**WHAT YOU HAVE TO DO**
Within the entries below, how many lines carry the word "замок"? State the number and stop.

**GIVEN DATA**
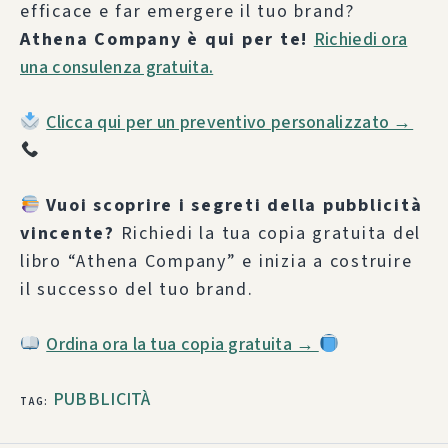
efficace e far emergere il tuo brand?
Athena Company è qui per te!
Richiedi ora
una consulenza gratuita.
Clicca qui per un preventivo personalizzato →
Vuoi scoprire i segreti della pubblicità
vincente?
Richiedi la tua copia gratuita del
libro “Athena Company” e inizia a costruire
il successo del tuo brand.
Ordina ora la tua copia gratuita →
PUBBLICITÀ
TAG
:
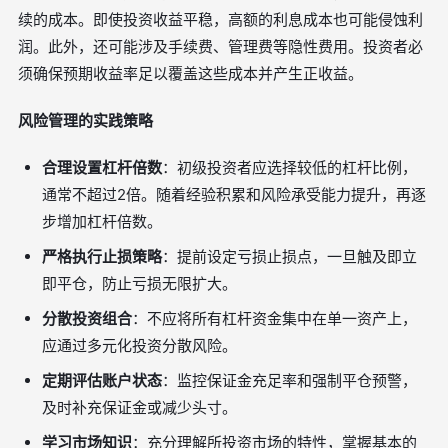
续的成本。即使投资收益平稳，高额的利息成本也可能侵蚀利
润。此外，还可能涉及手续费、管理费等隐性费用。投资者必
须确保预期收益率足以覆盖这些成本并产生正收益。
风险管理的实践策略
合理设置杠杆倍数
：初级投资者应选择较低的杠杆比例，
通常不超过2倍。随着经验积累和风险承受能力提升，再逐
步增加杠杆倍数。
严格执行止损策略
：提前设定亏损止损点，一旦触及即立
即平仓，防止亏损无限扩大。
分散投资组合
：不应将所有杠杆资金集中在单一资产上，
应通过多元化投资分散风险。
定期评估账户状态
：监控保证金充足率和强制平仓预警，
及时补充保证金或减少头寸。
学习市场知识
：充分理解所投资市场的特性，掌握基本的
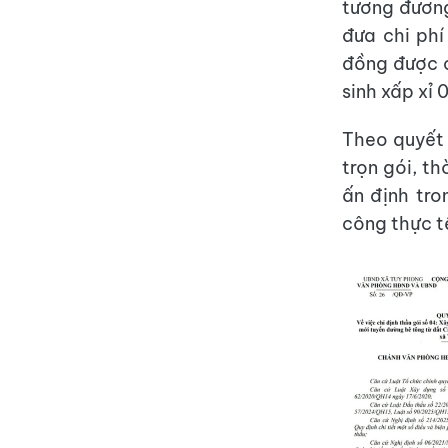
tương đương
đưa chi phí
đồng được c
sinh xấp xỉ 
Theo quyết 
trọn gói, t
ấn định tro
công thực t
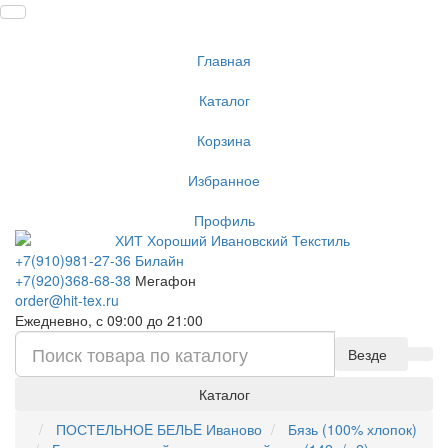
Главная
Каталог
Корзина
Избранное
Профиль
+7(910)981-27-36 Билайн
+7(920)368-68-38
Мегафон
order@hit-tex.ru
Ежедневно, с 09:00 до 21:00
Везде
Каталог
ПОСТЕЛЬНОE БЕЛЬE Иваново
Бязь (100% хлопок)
...
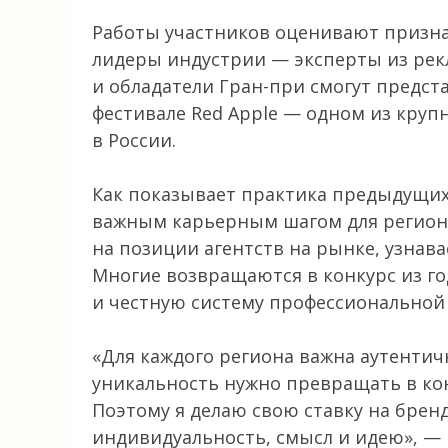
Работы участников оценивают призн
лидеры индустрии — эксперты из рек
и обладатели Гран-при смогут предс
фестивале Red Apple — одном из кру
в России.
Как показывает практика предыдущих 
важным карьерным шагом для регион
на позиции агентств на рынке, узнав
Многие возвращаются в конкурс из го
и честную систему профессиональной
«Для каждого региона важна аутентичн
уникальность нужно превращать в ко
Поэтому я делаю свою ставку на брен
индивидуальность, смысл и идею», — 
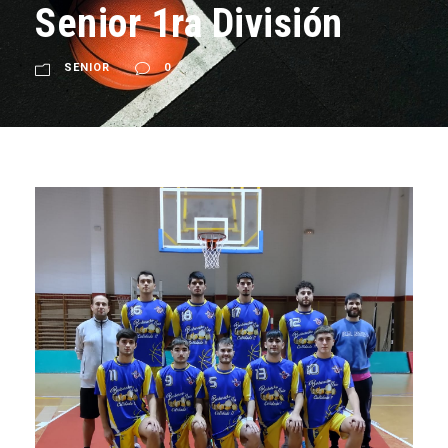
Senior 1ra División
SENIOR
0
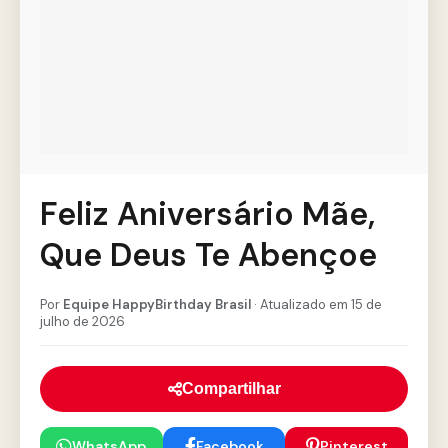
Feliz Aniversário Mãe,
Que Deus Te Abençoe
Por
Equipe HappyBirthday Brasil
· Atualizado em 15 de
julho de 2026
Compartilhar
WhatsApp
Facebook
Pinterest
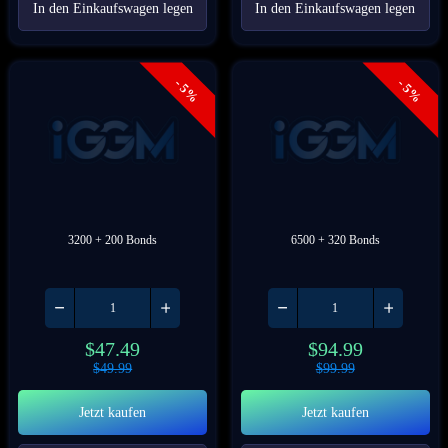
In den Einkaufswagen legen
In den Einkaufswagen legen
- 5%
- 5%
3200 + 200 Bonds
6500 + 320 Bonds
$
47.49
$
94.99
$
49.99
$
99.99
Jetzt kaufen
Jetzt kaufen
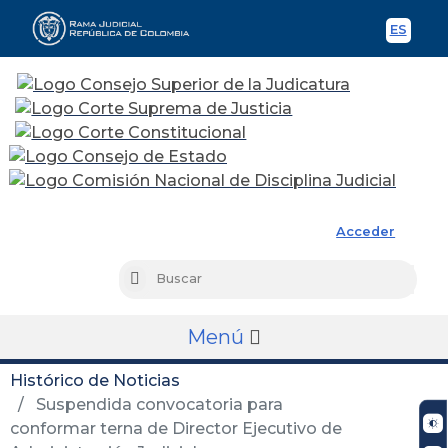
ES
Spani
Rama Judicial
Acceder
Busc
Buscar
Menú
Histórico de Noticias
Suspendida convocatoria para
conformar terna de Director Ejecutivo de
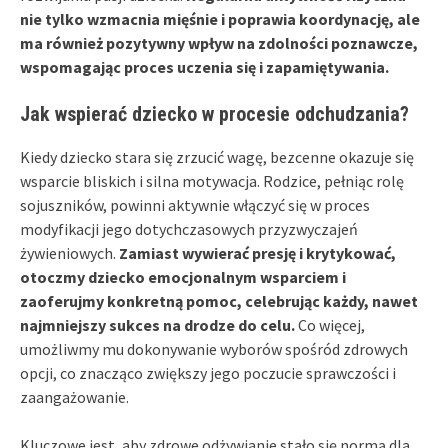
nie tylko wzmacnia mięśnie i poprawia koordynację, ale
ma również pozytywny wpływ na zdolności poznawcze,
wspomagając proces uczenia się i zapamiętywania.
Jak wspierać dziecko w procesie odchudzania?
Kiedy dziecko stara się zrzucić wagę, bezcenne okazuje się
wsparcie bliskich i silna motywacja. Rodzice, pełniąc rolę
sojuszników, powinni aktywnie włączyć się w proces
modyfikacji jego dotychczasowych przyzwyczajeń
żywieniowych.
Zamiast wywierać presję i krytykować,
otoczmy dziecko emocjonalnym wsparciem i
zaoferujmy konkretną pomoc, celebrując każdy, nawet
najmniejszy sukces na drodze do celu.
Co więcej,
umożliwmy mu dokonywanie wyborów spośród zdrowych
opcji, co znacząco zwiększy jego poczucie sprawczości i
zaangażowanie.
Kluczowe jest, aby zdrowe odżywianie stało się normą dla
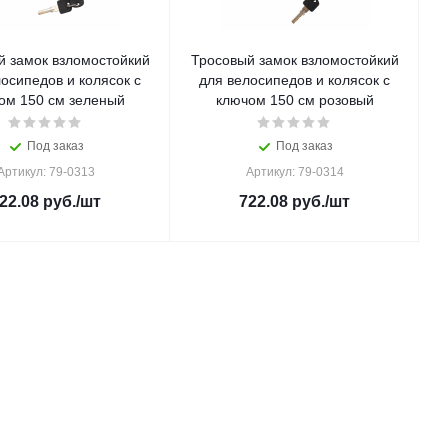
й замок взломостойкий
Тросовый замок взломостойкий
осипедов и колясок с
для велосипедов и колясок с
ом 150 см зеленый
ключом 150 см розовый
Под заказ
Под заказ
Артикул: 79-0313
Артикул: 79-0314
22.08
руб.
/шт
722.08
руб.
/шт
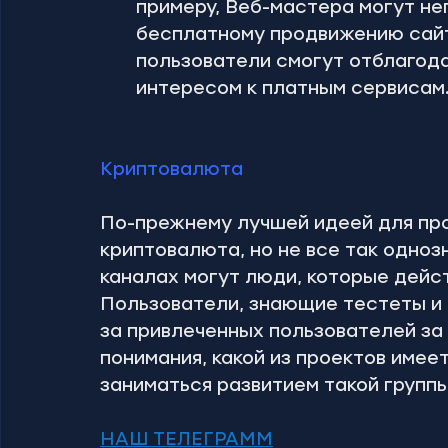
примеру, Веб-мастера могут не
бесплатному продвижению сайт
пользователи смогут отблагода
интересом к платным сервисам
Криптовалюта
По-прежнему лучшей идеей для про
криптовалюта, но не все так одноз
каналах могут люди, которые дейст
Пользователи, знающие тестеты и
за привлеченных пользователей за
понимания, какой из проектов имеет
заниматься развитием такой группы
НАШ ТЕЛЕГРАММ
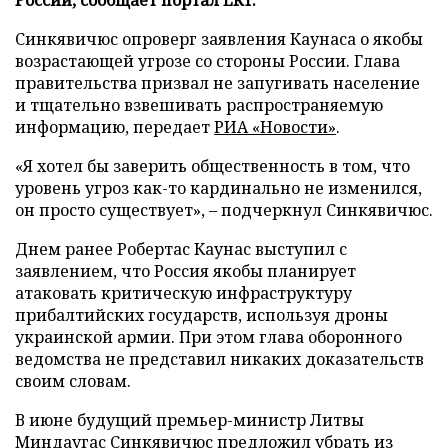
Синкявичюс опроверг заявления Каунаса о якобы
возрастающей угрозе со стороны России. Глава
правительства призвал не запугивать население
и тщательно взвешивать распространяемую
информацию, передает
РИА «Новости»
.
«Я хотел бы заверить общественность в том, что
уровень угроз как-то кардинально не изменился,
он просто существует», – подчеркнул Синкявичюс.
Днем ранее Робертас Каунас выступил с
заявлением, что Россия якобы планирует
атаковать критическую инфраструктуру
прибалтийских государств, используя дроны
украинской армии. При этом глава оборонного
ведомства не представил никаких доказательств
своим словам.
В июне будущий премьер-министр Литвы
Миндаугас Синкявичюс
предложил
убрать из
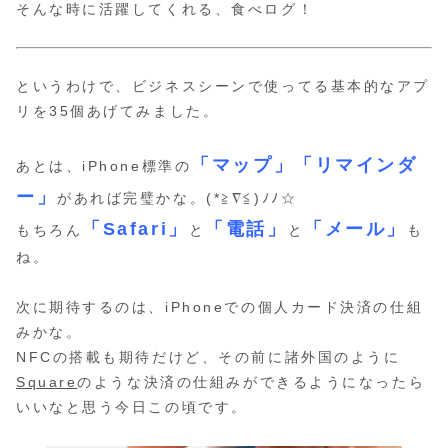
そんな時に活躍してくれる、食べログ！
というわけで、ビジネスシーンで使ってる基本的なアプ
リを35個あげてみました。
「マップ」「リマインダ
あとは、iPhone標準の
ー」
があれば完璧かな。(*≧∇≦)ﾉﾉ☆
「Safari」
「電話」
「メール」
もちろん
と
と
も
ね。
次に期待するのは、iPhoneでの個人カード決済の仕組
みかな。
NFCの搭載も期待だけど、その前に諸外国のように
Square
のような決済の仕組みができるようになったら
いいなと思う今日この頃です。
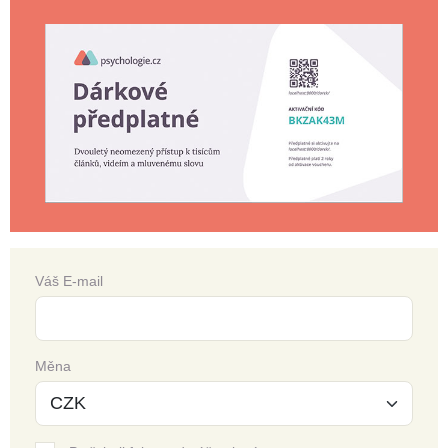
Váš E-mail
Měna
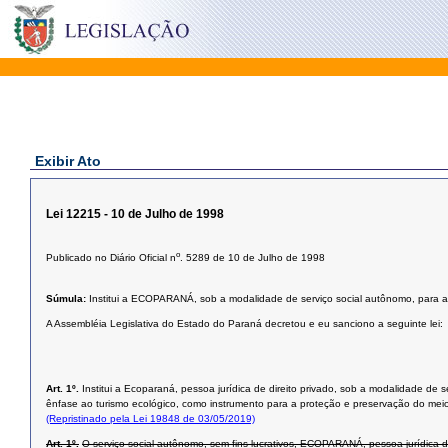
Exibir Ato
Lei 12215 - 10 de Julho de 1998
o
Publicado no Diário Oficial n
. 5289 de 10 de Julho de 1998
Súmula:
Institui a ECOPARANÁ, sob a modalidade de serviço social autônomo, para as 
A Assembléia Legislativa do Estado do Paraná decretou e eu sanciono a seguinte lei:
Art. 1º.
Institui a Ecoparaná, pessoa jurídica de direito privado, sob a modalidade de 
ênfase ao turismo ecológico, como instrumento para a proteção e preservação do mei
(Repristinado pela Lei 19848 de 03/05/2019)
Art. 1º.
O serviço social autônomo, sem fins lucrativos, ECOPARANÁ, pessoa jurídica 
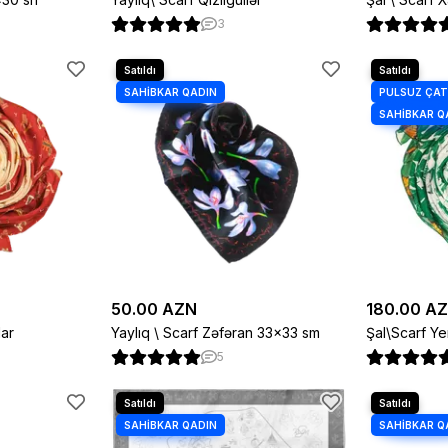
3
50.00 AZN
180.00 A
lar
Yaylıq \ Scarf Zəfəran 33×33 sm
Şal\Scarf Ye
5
==
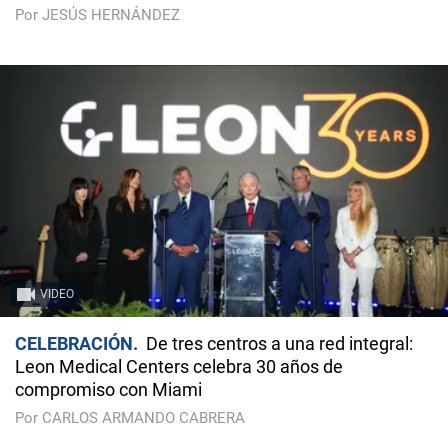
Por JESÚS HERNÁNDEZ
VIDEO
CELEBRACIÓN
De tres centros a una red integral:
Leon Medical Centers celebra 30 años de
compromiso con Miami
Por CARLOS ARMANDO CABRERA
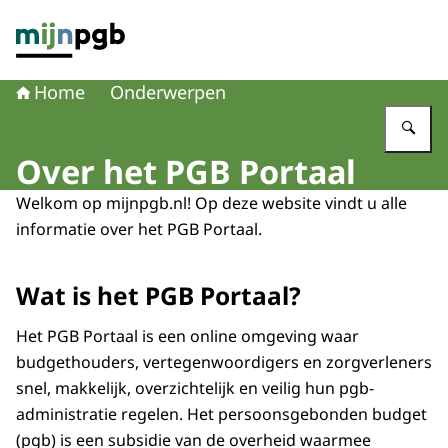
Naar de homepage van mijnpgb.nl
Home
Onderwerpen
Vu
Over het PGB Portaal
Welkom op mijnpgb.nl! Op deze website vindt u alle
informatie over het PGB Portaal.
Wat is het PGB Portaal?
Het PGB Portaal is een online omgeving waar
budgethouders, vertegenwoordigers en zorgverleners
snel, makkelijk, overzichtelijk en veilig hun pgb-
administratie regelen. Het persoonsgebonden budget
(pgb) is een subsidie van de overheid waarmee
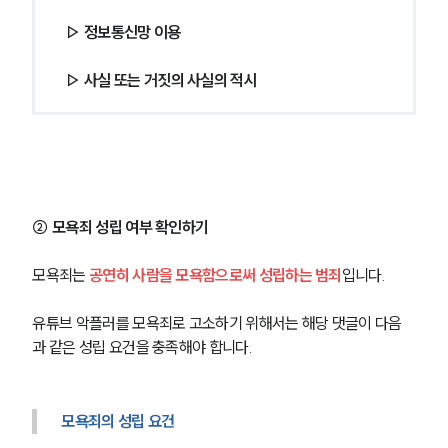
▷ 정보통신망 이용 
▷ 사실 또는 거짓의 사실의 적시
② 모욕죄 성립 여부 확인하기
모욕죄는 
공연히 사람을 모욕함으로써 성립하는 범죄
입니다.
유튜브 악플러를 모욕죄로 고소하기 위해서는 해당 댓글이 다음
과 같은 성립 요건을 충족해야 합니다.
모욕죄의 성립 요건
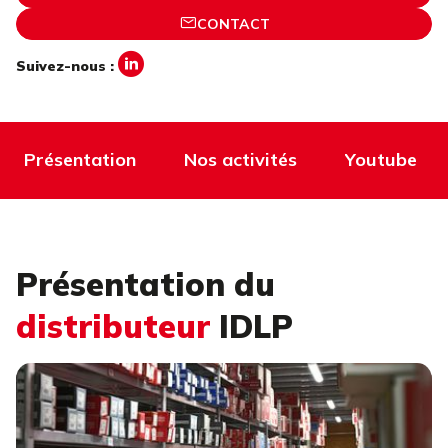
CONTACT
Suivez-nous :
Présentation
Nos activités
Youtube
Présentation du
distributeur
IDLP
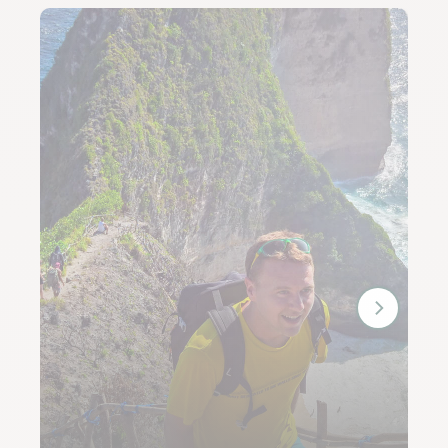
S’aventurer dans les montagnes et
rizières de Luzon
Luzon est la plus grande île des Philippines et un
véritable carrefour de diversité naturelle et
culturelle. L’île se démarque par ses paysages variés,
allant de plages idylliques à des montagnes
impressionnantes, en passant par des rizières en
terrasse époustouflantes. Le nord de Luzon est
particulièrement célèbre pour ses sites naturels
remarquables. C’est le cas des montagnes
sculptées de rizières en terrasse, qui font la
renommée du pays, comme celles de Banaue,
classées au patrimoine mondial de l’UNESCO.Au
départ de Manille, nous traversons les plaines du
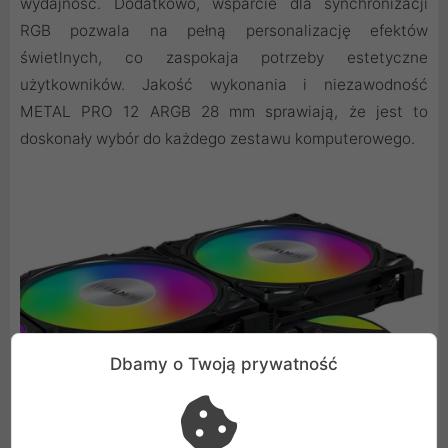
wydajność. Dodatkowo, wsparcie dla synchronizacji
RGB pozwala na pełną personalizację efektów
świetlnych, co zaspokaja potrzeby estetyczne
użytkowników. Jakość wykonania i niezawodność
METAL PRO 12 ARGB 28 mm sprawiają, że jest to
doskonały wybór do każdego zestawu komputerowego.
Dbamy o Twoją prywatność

**ANSWER BOX**
2